▶ Available records:
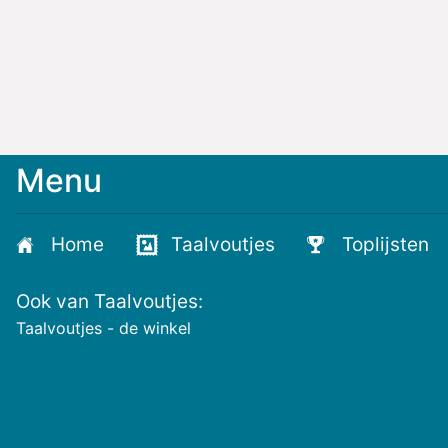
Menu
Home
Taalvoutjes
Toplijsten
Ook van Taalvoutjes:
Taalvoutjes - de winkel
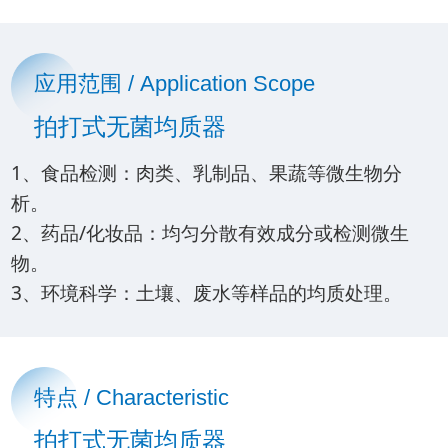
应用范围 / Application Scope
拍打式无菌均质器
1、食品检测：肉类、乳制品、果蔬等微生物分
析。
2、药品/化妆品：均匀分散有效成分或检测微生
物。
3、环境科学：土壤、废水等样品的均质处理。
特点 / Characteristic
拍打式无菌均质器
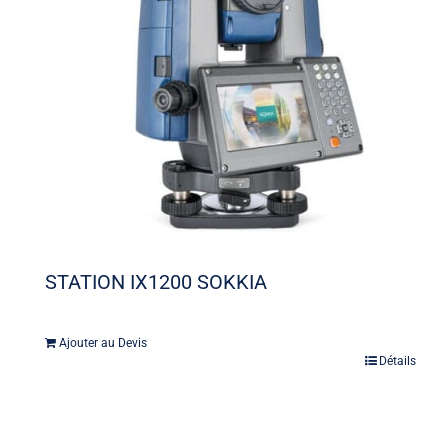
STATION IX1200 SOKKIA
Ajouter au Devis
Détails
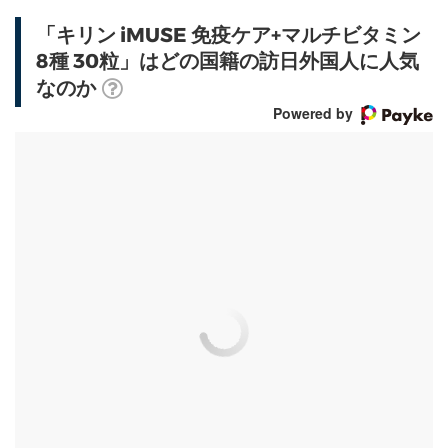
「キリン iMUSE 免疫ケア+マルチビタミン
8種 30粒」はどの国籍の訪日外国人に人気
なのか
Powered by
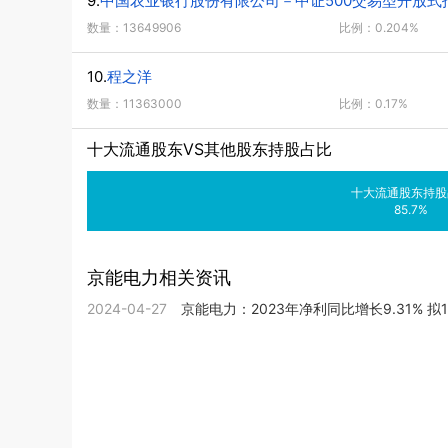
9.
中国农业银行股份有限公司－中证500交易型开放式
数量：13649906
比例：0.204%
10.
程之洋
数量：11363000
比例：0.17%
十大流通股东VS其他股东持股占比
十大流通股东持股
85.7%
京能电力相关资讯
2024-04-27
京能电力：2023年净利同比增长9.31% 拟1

▶ Task goal: Only the lines from the one with "十大流通股东VS其他股东持股占比" through the end of the data should be printed, each exactly as it appears.

▶ Result of the exercise:
十大流通股东VS其他股东持股占比
十大流通股东持股
85.7%
京能电力相关资讯
2024-04-27
京能电力：2023年净利同比增长9.31% 拟1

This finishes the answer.